> INSTRUCTION:
Put every line of the material below into a JSON list of strings, one string per line, omitting any blank lines.

> THE RECORDS:
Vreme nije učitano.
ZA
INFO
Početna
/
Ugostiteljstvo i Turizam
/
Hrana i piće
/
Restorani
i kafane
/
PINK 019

> EXERCISE RESULT:
[
  "Vreme nije učitano.",
  "ZA",
  "INFO",
  "Početna",
  "/",
  "Ugostiteljstvo i Turizam",
  "/",
  "Hrana i piće",
  "/",
  "Restorani",
  "i kafane",
  "/",
  "PINK 019"
]